Kevin Hunt talks to James Durston about the Tesco challenge

Kevin Hunt has missed his vocation as a Formula 1 driver, judging by the office cabinet full of racing memorabilia. But as MD of the Lawrence Hunt & Co franchise of Spar shops in the north of England, outpacing the competition is still the first thing on his mind.
Lawrence Hunt & Co, 27th in The Grocer’s Top 50 ranking of independents in February, has sales of £45m from 27 stores, and 10.5 million customers passing through its doors each year. Hunt, whose experience in this competitive industry has taught him to say it like it is, has an ambition to raise the bar in the northern c-store sector. “Unfortunately we work near to some bloody awful Spars,” he says frankly, and his plan is to differentiate his stores from the others in the area.

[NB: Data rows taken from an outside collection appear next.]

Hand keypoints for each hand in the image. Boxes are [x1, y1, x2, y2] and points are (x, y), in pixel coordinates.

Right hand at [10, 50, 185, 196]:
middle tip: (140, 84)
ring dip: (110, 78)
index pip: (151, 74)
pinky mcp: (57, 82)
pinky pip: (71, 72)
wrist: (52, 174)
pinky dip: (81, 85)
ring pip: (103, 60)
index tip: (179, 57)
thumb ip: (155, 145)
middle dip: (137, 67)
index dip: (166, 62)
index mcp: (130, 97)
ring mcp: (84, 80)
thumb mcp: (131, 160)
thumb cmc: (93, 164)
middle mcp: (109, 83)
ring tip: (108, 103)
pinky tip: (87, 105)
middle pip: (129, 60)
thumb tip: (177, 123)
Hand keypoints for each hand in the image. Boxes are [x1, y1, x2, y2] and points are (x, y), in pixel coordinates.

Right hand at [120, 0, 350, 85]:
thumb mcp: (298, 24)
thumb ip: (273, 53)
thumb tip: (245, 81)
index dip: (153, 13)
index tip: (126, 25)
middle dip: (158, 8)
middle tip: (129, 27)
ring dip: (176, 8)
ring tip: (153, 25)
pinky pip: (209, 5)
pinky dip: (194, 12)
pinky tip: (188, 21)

In the past four years, 15 stores have had facelifts to bring them up to speed with the Spar Millennium Pack - a floor-to-ceiling refit pack that prescribes certain standards on all aspects of the store, from fascias and flooring to the lighting and the type of ATM.

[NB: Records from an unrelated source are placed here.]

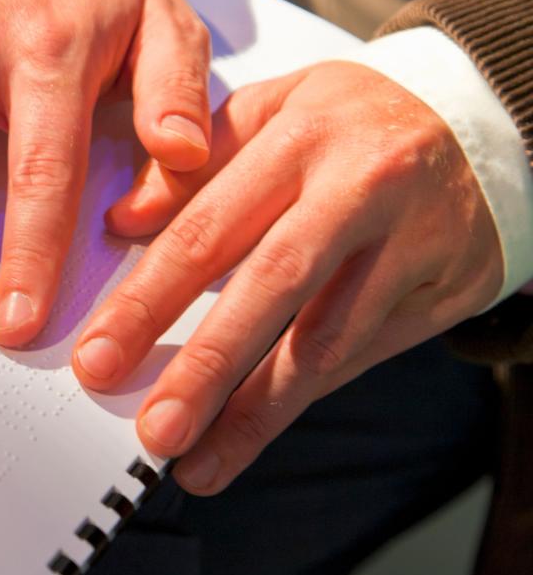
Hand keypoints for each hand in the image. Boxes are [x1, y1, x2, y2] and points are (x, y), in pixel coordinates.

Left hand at [71, 61, 502, 493]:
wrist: (478, 122)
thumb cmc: (347, 124)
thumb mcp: (268, 112)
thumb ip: (192, 166)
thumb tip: (120, 223)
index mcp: (300, 134)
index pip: (208, 227)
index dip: (147, 300)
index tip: (98, 358)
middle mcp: (360, 185)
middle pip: (271, 286)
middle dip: (204, 368)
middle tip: (154, 431)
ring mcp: (411, 240)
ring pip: (326, 339)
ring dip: (255, 411)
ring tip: (197, 462)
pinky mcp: (447, 287)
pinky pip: (362, 355)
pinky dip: (300, 400)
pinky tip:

The chain has also invested in extended refrigeration and dairy units that include ready meals, chilled veg and prepared salads.

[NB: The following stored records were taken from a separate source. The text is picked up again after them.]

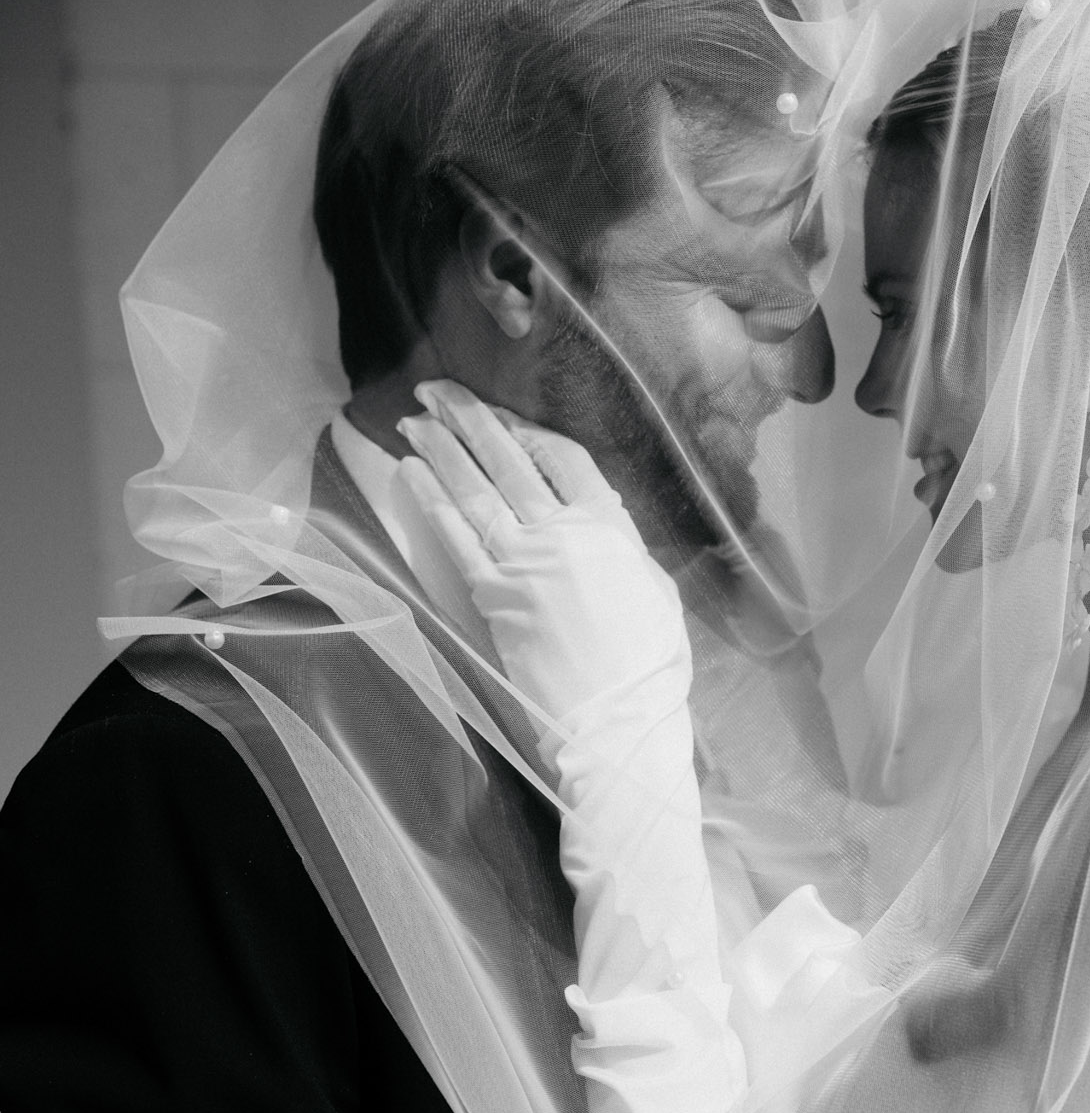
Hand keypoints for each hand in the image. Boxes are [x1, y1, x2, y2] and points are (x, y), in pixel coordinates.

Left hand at [397, 380, 687, 730]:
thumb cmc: (649, 666)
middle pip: (508, 461)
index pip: (561, 457)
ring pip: (475, 491)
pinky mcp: (493, 599)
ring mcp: (523, 565)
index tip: (498, 415)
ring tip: (413, 419)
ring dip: (440, 449)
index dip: (525, 430)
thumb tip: (599, 529)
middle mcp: (563, 534)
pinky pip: (456, 538)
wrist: (617, 722)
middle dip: (468, 420)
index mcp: (610, 527)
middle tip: (435, 389)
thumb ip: (621, 550)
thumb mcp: (655, 591)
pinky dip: (432, 501)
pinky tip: (411, 473)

Hunt says: “Whereas some independents are stuck in this time warp and think ‘I’ll just do the basics such as ham and milk and spreads’, we’ve listened to our customers and now include many extra lines. Our sales are up 50%-60% as a result in some cases.”
The 520 staff, who include 10 in-store PO workers, dress in Lawrence Hunt uniforms that emphasise the locally operated theme.
The intense competition from the multiples adds its own pressures, of course. But Hunt says: “Tesco is a fantastic operator and I’m a big admirer of what it does. Our challenge is to make our brand as equally understood and to emulate its standards. Customers have already said our shops are just like Tesco, and for me that’s a result.”
Indeed, he thinks the increased use of the convenience format by the mutiples could help his cause. “These local Tescos are actually making local and top-up shopping more acceptable,” he says.
Two issues concern Hunt most: employee retention and underage drinking. “The biggest ongoing problem for the whole industry is staff retention. The customer wants to see the same staff faces and recognise the long-term services they offer. The difference this can make to your bottom line is huge.”
In an effort to stand out from the crowd, Hunt’s staff are given bonuses for long service and get better wages if they work evenings or if they’ve been employed for 12 months. They also receive Christmas bonuses. The result is that some of Hunt’s staff have been with the company for 25 years.
And underage drinking? “The way the industry at large is blamed for antisocial behaviour is outrageous,” says Hunt. “It’s a few very bad off-licences that are giving the whole trade a bad name.”
Although all of Hunt’s employees make every effort to stop the supply of alcohol to juniors, the task is extremely difficult. “It’s a really difficult position for us,” says Hunt. “But to lay the blame for this bad behaviour on the industry is completely unfair. Haven’t the parents got anything to do with it?”
Looking ahead, Hunt is picky about the sites they take on. A minimum requirement is that the store has to achieve £25,000 a week in traditional business - this excludes sales from services such as PayPoint and Payzone, and the National Lottery. Car parking is also essential.
“We haven’t set a target for store openings. We buy stores as and when they become available,” he says. “We just looked at three sites in fact, but turned them down because we thought their positioning and proportional spend weren’t good enough.”
In other words, if it’s not quite right, this c-store chain is not in the hunt. A class act, to be sure.